I’m a fan of big, challenging books. I like the avant-garde bullshit that some people reject outright. If a book is criticized for “punishing its reader,” or for messing around with too many characters or plot threads, I may still want to read it. I’m usually, also, not the biggest fan of straightforward realism, books in which the author intentionally stays in bounds and lets the characters/plot do all the work. Sometimes I like to be winked at.
But once I finished My Struggle, I had an incredibly hard time getting readjusted. I tried Roberto Bolaño’s 2666, a book that seems to check all of my boxes, and yet it’s now sitting on my shelf, three-quarters read. As is Melancholy I-II by Knausgaard’s own former teacher Jon Fosse. I ditched formally groundbreaking stuff and read a couple books by Bret Easton Ellis, which I enjoyed but left me pretty unsatisfied. I read Blake Butler’s memoir Molly, which was devastatingly sincere and terribly depressing, but despite its formal similarity to My Struggle, I just couldn’t get myself fully attached. Same with Rachel Cusk’s Outline trilogy. While I’ll certainly go back to these great books, I can’t say they had the same immediate impact on me as Knausgaard’s.
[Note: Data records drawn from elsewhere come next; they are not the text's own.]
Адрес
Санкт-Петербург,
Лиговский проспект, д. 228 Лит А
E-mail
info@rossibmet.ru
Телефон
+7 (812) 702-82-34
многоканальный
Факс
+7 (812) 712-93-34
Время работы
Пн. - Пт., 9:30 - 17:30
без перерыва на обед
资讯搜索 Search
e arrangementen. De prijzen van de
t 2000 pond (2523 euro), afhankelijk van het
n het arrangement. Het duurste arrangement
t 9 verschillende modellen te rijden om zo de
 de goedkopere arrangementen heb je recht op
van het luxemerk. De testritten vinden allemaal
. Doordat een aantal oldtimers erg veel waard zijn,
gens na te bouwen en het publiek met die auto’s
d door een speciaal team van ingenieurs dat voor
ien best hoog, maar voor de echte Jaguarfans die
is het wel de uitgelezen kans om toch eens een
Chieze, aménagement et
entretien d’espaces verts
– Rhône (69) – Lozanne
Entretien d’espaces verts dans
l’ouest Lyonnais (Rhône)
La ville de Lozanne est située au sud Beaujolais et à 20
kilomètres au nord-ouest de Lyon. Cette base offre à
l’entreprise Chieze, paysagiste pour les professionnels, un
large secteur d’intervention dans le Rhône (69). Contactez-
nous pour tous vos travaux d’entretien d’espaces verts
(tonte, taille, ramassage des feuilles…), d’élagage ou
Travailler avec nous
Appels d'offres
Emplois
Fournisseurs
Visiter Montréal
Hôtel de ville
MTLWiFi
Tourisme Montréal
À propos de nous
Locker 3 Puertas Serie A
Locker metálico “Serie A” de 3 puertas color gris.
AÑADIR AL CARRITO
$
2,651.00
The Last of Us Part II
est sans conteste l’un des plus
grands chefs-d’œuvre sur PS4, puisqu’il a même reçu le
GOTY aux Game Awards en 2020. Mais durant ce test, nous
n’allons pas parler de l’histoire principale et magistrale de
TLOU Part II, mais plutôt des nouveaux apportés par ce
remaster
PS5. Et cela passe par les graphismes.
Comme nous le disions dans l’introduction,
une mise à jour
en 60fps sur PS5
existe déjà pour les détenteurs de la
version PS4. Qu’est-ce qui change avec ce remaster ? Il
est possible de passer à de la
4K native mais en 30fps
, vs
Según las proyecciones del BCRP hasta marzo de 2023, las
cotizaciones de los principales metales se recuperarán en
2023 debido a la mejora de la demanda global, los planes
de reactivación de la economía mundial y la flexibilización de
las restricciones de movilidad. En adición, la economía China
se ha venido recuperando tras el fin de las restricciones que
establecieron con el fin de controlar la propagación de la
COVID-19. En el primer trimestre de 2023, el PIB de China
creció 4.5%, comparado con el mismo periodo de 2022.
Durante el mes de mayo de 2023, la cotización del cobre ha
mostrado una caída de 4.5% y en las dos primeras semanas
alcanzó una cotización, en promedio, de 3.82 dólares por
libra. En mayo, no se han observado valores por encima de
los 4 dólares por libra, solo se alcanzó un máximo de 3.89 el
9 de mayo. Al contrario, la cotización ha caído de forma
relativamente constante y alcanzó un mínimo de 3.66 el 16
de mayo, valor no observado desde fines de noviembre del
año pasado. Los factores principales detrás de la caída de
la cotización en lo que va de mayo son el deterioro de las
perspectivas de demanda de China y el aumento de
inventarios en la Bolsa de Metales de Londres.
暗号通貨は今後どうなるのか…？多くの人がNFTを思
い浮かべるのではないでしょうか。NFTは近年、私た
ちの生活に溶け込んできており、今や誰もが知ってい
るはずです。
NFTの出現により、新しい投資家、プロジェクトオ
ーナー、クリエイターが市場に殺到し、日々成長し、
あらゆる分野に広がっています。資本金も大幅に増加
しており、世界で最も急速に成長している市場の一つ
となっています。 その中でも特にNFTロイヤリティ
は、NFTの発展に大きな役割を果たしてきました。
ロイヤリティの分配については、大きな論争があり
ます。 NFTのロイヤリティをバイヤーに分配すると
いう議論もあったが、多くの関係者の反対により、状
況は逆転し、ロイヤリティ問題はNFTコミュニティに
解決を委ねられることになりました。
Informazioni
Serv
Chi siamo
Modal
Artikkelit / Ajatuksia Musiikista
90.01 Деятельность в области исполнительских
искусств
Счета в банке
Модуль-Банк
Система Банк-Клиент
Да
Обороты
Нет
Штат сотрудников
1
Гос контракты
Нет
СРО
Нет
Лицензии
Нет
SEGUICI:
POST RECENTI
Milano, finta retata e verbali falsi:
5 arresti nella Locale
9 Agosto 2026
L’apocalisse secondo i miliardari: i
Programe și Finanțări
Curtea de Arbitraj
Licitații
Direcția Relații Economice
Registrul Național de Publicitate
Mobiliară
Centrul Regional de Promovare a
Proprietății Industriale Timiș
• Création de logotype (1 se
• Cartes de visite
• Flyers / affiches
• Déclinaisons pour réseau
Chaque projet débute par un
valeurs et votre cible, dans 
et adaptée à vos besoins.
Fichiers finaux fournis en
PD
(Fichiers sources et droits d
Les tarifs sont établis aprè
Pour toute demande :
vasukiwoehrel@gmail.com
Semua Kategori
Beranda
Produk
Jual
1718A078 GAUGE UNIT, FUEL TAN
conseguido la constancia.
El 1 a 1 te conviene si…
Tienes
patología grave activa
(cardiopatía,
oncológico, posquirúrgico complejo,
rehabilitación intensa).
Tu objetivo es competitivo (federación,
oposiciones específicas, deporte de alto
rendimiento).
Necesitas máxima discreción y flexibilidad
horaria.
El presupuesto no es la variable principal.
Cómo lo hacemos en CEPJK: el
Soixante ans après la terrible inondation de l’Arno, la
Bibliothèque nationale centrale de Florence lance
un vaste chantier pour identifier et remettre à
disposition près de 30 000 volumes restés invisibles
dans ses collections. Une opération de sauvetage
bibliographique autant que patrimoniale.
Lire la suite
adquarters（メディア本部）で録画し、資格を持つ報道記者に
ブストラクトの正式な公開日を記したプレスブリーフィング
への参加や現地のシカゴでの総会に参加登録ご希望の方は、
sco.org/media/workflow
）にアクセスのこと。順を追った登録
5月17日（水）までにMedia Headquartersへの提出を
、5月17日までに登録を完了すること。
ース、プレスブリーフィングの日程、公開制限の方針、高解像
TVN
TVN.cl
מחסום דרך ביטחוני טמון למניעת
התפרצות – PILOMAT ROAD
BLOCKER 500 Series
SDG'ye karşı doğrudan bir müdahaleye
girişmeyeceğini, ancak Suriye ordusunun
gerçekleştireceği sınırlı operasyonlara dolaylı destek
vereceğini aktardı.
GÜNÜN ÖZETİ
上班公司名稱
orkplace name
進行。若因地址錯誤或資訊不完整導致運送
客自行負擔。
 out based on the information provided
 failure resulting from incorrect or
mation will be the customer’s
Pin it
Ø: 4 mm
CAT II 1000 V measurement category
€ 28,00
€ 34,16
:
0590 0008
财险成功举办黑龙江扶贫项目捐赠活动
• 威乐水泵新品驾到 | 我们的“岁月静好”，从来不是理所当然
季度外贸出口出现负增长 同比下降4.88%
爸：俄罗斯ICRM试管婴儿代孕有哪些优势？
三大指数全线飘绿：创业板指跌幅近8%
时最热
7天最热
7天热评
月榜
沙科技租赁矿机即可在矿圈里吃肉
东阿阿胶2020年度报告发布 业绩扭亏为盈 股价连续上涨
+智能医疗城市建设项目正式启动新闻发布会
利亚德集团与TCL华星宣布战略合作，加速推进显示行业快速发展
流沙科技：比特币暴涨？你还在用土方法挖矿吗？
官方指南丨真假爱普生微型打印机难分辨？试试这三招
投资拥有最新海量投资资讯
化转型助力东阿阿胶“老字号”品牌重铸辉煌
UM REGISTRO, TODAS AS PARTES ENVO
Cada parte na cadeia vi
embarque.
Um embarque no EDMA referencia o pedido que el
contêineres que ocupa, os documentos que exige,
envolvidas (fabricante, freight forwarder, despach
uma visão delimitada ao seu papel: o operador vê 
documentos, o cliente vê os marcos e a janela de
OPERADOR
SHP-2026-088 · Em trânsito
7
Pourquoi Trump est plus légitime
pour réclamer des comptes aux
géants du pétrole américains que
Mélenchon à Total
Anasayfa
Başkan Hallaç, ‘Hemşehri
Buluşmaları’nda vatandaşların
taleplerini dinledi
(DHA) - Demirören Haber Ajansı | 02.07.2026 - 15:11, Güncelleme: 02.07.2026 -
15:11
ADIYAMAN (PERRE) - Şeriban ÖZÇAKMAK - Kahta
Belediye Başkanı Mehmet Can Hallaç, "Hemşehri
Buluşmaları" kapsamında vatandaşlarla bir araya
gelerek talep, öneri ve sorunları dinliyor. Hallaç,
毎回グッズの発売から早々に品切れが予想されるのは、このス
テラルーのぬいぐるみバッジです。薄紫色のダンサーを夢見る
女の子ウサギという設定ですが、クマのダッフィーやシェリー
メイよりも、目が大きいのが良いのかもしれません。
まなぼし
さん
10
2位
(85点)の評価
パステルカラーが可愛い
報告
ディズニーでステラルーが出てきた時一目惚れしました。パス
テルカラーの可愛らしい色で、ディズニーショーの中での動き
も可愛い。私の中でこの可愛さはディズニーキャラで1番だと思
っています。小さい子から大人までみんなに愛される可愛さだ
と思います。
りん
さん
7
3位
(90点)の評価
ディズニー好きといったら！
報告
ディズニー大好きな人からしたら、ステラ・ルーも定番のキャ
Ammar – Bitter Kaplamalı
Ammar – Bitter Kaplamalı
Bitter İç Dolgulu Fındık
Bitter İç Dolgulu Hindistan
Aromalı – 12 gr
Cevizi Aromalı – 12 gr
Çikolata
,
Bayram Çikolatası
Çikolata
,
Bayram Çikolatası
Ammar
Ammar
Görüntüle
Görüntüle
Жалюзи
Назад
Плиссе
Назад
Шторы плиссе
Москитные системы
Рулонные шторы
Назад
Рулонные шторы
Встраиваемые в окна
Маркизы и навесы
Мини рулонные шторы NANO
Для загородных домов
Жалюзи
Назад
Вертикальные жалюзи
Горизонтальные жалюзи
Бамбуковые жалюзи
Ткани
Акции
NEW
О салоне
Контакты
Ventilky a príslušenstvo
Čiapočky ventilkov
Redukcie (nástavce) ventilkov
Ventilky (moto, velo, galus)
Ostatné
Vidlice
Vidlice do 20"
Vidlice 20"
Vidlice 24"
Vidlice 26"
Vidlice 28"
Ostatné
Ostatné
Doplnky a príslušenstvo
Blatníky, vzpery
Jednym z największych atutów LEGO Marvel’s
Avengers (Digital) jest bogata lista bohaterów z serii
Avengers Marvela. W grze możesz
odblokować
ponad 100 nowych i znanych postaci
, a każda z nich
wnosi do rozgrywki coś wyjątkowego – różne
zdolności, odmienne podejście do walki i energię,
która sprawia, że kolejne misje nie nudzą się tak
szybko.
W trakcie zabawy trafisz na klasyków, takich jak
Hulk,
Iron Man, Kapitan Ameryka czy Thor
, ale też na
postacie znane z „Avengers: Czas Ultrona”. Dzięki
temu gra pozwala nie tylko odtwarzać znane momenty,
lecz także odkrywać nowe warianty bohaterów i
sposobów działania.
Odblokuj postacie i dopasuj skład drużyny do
It’s been close to a year since I finished My Struggle, and I still haven’t found a book that’s gripped me the way Knausgaard did. I’ve never been to Norway or Sweden, never even met anyone from Norway, know an extremely limited number of Scandinavian people, and usually never even looked up the places Knausgaard described. Yet the books are so intensely interesting that I can still picture my mentally constructed image of Knausgaard’s apartment in Mälmo, his father’s cluttered house, his childhood home on Tromøya, the grocery store he shops in with Heidi and Vanja, the classroom in which he first met Linda, and many other locations. I could sit down with someone else who’s read the book and say “Remember that time when Knausgaard did this,” or “said this?”
It’s not a flaw that Knausgaard wanted to break novelistic tradition to make his work more visual. It’s actually a major success and largely responsible for all the hype behind his books. Again, I enjoy books that are commentaries on form, books whose characters double as recontextualizations of other characters, whose plots are constructed to tear down other plots, whose chronologies are rearranged to reject straightforward timelines. But there is something so refreshing about My Struggle narrowing the distance between fiction and reality, building up a world inside and outside the author’s consciousness, offering up to readers the life of one man for close to 4,000 pages of clean, accessible prose.
I don’t know of any other book that has this combination of features. And it’s been very, very hard to find a book that will have a similar impact on me.